Apesar dos riscos, Haroon*** não hesitou em fazê-lo após a tomada do poder pelos Talibãs. Este antigo agente dos serviços secretos afegãos, que trabalhou para a DGSE, continua escondido com a família algures no Afeganistão. Diz não ter tido escolha: “Eu corri risco de vida com esta mensagem. Mas disse a mim próprio: ou saio ou morro. Sei que outros veriam esta mensagem dirigida a [Emmanuel] Macron [Presidente francês]. Esperava que ele respondesse. Não me preocupei com o facto dos talibãs poderem ver a mensagem, tinha completamente perdido a esperança. Pensava que poderia haver uma saída. Infelizmente, não obtive resposta”.

Alguns de seus colegas, como Zubeir***, conseguiram deixar o Afeganistão. Agente secreto afegão, tradutor para os serviços secretos franceses entre 2017 e 2019, vive na Índia há quase dois anos. Zubeir está amargurado: “Quando os Talibãs chegaram ao poder, fomos abandonados, a França não nos contactou para nos ajudar. Seis, sete meses depois, alguns dos nossos colegas foram contactados pelas autoridades francesas para uma evacuação. Desde então, alguns foram retirados pela França e outros, como eu, foram abandonados.” Zubeir fez um pedido de visto para França há mais de um ano.
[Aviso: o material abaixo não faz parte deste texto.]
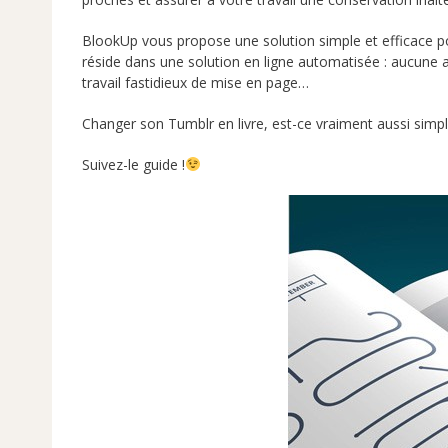
BlookUp vous propose une solution simple et efficace po
réside dans une solution en ligne automatisée : aucune app
travail fastidieux de mise en page…
Changer son Tumblr en livre, est-ce vraiment aussi simpl
Suivez-le guide !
Nunca obteve uma resposta.

O Ministério francês das Forças Armadas nega qualquer falha em relação aos antigos agentes dos serviços secretos afegãos que trabalharam para a DGSE. Fontes diplomáticas francesas recordam que a França repatriou um total de 9.000 afegãos e afegãs após a chegada dos talibãs ao poder em 2021.

***O nome próprio foi alterado por razões de segurança.